Medicare Advantage Plans are often marketed as “all in one” alternatives to Original Medicare. These plans do include Part A, Part B, and typically Part D (prescription coverage). And, to be fair, they’ll probably have lower out-of-pocket costs than original Medicare.
But to get to the “100% truth,” you need to know that if you enroll in a Medicare Advantage Plan, you’re no longer enrolled in Original Medicare (i.e., no Parts A and B). However (and this is important), you’ll still have to pay a premium to the government each month for Part B coverage (unless you are on Medicaid).
The government collects those dollars and adds more to it and then transfers those dollars to your insurance carrier managing your Advantage plan.
Here are some of the other most important things to know about Advantage plans:
Medicare Advantage Plans vary from state to state. Because commercial carriers provide them, they’re regulated by the individual state insurance commissions.
Medicare Advantage Plans have networks. When you receive a service, you’ll be in or out of the network. Your costs will be lower in-network, but make sure you’d be okay being told which doctors you can and cannot use.
You may pay little or no premium (in addition to the Part B premium), but you will have co-pays and co-insurance fees. As noted previously, they can be high (up to $7,550 per person per year).
Medicare Advantage Plans must cover all of the services that Original Medicare covers. However, a plan can choose not to cover the costs of services that aren’t deemed medically necessary under Medicare guidelines. Advantage plans offer coverage for things that aren’t covered by Original Medicare, like vision, hearing, dental, and wellness programs (like gym memberships). (Not trips to the Bahamas, as far as I know.)
Your plan may require prior authorization. You’ll need to carefully read your plan’s coverage contract to determine which services, or how many, require prior approval.
Costs and trade-offs matter
I said earlier that what I really want is a no-cost Medigap plan.
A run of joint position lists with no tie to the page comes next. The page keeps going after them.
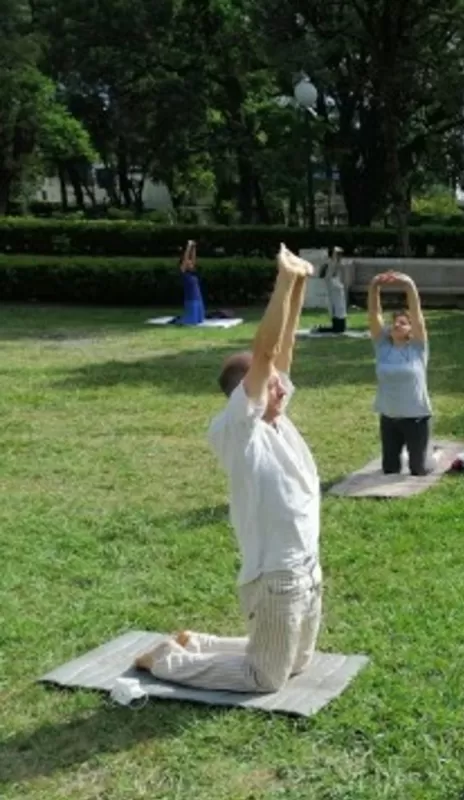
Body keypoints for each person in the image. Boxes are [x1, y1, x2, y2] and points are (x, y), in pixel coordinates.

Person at [133, 245, 323, 693]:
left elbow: (283, 347)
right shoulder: (240, 430)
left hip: (308, 568)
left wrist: (300, 283)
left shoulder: (278, 419)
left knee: (299, 663)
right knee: (266, 678)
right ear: (248, 392)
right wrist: (281, 280)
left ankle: (198, 642)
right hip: (278, 575)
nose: (282, 387)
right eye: (272, 383)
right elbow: (264, 353)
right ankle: (165, 661)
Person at [369, 270, 433, 475]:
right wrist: (374, 287)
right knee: (389, 469)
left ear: (411, 330)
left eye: (403, 323)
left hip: (416, 419)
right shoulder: (382, 347)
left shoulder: (417, 348)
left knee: (418, 470)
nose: (397, 324)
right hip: (389, 419)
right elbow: (373, 315)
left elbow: (417, 315)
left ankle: (430, 454)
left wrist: (409, 285)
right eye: (394, 322)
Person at [312, 246, 348, 334]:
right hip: (338, 312)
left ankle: (318, 329)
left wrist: (336, 256)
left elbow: (335, 266)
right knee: (339, 329)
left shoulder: (332, 279)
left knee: (339, 329)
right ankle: (318, 329)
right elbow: (333, 266)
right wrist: (335, 255)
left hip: (339, 312)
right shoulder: (329, 279)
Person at [178, 240, 206, 326]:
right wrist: (189, 246)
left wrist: (194, 248)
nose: (191, 263)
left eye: (191, 263)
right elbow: (186, 258)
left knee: (200, 320)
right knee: (192, 321)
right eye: (188, 263)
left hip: (198, 298)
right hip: (191, 299)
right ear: (184, 264)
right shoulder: (183, 272)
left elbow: (193, 259)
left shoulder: (192, 272)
Maybe you would too, but as you now know, there is no such thing (although Medicaid comes close). The thing about Medigap policies is that many can’t afford the additional premiums (in addition to Part B). Plus, they may also need a Part D prescription drug plan. And they may also want a dental and visual supplement, adding more costs.
Now we’re talking at least a few hundred dollars per person per month, so a zero premium ”all in one” Advantage plan may be much more attractive. But remember, you’ll make some sacrifices if you go that route.
The bottom line: Medicare Advantage plans are good for the government (risk transfers to the private insurance carrier). They’re also good for the carriers (their payments from the government are basically guaranteed). One may also be good for you, but as we’ve seen, they’re not everything they’re made to sound like on TV commercials.
That said, I view Medicare and the various Medicare plans as God’s part of God’s gracious provision for those who need healthcare in retirement, which is pretty much all of us. But no plan is perfect. There’re always trade-offs, but what you give up matters. So, if you’re Medicare eligible, before even thinking about one plan or another, think about what kinds of coverage you need, what you’re willing to pay each month, whether you’re willing (and able) to pay out-of-pocket for some services.
Then look at your plan options carefully, make sure you understand all the terms and conditions and associated costs (get advice and counsel if you need it), and come to grips with what you are willing to sacrifice in one type of plan for something you really want in another. And before you decide, visualize yourself 3, 5, 10, or 20 years out and consider whether your decision may be one you might regret should your health significantly deteriorate or you develop a serious condition requiring highly specialized care.